Gildo Rizzato

Personal information
- Full name: Gildo Rizzato
- Date of birth: 2 February 1948 (age 77)
- Place of birth: Montagnana, Italy
- Height: 1.70 m (5 ft 7 in)
- Position(s): Striker

Youth career
- Montagnana

Senior career*
- Years: Team / Apps / (Gls)
- 1964-1965: Legnago / ? / (0?)
- 1965-1966: Spal / ? / (0?)
- 1966-1967: Legnago
- 1967-1969: Spal / 11 / (0)
- 1969-1971: Empoli / 41 / (9)
- 1971-1973: Triestina / 29 / (3)
- 1973: Toronto Italia
- 1973-1975: Sangiovannese / 44 / (1)
- 1975-1977: Nuovo Monselice

= Gildo Rizzato =

Italian footballer

Gildo Rizzato (born 2 February 1948) is an Italian former footballer who played as a forward.

== Career ==
Rizzato played at the youth level with A.C. Montagnana. In 1964, he played with F.C. Legnago Salus, and the following season with S.P.A.L. He returned to Legnago in 1966, and had another stint with SPAL in the Serie A in 1967. In 1968, he played in the Serie B with SPAL, and in 1969 he played in the Serie C with Empoli F.C. He played in the Serie D with U.S. Triestina Calcio 1918, and assisted in securing promotion by winning the league title.

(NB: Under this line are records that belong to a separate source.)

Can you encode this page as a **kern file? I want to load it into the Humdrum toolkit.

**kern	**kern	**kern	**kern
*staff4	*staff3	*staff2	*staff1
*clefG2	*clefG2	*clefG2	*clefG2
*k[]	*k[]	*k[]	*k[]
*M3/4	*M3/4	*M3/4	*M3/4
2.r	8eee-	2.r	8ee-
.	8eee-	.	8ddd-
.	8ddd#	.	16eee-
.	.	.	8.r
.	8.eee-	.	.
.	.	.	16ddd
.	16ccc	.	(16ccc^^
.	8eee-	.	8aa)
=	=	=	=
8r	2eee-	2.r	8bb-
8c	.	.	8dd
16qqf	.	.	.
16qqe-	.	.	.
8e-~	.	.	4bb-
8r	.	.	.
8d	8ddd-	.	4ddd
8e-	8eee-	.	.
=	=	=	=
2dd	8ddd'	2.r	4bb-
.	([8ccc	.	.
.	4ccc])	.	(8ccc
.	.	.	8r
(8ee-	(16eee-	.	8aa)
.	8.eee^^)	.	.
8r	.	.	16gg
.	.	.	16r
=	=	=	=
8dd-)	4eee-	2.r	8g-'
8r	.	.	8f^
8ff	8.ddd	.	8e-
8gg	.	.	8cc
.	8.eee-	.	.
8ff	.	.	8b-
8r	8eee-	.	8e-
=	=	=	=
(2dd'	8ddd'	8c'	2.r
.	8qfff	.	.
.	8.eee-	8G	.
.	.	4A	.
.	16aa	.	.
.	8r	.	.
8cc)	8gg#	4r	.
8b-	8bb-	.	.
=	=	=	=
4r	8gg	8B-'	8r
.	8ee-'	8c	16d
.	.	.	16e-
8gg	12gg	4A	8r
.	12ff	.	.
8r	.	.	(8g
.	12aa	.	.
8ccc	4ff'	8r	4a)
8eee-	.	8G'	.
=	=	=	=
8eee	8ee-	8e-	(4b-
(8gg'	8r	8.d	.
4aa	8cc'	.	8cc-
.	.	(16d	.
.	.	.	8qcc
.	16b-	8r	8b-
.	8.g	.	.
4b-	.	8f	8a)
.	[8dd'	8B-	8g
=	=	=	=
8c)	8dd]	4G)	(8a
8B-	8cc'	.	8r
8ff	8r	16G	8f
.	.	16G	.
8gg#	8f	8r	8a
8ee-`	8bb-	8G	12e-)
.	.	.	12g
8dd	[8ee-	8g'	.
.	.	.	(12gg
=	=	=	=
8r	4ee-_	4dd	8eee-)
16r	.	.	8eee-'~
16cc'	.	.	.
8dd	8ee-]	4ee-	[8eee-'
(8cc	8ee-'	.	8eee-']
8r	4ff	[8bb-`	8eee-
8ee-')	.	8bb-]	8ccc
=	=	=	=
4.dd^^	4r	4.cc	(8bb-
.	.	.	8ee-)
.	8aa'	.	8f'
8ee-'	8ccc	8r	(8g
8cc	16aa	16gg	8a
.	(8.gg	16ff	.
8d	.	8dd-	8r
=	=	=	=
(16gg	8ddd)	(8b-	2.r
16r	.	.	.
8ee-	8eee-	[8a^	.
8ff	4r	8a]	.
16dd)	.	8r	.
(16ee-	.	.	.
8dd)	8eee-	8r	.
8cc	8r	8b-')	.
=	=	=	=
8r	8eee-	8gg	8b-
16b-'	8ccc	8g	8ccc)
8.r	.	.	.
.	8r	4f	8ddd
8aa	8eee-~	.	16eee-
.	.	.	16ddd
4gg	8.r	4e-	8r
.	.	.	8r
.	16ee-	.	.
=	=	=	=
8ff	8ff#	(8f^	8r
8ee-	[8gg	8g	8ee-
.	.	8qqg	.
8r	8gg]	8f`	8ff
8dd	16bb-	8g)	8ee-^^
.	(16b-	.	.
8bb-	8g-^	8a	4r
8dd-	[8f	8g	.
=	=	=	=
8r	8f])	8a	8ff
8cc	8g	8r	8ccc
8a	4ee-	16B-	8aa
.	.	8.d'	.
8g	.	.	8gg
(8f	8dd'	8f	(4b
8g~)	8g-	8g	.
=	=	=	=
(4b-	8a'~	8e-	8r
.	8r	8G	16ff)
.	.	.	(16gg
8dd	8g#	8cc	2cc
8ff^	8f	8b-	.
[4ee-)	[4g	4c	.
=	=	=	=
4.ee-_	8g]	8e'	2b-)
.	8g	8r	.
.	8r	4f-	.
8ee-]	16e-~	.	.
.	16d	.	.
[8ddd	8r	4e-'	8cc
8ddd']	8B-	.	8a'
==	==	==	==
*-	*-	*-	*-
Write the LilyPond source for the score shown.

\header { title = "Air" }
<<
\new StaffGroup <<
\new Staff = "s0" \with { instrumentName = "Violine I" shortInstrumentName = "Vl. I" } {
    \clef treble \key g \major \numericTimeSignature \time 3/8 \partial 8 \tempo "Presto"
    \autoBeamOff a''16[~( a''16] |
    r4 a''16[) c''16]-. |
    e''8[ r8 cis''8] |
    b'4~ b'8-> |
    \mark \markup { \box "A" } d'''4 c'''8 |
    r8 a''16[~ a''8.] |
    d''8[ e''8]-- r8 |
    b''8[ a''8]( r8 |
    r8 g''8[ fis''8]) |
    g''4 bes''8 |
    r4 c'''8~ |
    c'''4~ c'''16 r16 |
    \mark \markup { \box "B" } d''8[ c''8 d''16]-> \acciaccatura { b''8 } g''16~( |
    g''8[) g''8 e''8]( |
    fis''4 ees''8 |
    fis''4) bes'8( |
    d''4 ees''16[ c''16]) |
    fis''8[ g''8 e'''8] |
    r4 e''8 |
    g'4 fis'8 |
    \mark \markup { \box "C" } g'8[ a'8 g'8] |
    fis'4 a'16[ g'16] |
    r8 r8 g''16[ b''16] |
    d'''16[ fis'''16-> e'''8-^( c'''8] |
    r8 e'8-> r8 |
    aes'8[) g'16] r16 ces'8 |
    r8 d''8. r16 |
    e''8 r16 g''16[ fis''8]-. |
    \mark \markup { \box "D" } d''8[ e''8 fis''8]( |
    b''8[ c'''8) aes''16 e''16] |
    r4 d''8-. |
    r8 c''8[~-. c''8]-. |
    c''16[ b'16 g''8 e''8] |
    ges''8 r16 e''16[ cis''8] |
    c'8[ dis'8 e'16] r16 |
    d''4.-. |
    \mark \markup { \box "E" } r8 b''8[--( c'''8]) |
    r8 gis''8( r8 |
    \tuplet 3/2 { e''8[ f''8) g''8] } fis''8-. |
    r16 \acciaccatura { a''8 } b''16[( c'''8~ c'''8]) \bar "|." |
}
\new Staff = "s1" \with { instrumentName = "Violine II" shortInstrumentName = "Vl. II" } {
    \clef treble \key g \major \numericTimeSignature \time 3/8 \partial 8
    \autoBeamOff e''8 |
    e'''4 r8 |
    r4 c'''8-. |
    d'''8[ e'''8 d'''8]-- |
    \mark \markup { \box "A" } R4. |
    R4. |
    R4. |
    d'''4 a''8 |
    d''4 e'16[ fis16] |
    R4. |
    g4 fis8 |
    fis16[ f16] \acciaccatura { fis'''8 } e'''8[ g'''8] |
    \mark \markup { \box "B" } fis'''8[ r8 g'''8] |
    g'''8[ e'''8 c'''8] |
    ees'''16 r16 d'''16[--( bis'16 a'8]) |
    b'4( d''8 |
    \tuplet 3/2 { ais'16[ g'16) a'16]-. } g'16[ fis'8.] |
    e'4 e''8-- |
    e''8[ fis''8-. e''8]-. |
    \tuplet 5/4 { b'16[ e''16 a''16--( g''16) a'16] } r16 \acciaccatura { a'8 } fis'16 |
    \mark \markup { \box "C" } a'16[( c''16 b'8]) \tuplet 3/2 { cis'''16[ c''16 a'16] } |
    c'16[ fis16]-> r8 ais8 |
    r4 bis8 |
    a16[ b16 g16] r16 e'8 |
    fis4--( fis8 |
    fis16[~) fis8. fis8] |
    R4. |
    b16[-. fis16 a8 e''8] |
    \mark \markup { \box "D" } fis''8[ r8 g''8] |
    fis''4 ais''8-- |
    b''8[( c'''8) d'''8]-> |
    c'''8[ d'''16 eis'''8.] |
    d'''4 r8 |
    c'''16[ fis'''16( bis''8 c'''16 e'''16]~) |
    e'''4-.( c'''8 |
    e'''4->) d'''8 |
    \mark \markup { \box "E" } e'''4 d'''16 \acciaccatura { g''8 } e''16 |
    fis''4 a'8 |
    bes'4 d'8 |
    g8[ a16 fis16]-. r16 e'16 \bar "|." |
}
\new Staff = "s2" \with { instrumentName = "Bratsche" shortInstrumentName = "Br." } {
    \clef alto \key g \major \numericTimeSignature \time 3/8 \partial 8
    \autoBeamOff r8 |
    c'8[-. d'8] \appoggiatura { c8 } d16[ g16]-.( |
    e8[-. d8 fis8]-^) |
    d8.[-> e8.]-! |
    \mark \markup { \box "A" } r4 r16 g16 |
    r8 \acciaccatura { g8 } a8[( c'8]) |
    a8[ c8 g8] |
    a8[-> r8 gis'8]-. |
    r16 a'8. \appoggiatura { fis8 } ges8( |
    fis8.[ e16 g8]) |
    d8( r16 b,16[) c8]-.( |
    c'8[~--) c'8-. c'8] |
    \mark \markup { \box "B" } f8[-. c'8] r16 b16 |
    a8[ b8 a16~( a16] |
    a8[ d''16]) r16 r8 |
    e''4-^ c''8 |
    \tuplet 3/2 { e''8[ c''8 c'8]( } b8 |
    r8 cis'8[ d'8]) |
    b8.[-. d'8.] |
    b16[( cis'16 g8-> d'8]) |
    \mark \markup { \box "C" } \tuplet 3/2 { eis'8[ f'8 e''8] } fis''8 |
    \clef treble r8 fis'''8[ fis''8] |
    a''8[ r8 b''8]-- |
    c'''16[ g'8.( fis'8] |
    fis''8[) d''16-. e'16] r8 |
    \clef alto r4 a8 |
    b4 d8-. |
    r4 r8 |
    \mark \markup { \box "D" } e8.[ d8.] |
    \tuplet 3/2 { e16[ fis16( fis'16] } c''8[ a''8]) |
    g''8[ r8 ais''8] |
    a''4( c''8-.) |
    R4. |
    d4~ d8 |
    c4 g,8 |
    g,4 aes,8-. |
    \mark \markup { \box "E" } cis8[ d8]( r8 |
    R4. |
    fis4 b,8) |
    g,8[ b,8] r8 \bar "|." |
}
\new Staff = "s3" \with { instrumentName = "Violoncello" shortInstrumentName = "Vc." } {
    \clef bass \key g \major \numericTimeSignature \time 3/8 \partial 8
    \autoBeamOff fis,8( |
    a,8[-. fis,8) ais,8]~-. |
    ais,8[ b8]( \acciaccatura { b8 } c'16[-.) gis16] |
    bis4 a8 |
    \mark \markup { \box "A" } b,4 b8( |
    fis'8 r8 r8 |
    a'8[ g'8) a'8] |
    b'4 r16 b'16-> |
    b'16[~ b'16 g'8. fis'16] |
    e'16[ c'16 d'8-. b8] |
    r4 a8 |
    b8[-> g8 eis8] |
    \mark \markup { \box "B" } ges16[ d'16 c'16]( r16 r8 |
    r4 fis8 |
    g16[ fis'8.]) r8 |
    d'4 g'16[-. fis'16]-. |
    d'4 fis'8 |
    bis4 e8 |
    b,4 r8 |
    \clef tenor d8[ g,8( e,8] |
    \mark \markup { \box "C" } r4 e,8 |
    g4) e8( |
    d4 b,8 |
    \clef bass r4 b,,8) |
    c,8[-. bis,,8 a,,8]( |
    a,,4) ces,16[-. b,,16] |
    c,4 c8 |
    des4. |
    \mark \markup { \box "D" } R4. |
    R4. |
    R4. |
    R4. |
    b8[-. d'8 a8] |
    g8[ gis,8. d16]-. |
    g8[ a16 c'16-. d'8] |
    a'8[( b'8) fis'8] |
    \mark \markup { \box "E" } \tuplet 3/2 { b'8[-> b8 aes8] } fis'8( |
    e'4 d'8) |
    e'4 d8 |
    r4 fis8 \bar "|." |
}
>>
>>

In the summer of 1973 he played abroad in the National Soccer League with Toronto Italia. In late 1973, he played with A.S.D. Sangiovannese 1927, and later played with A.S.D. Nuovo Monselice Calcio.

== Managerial career ==
Rizzato became the president for Abano Calcio in 1991, and in 2019 he was named the honorary president for the club.

== Personal life ==
In 1987, he founded GR Bike a company that markets cycle sport.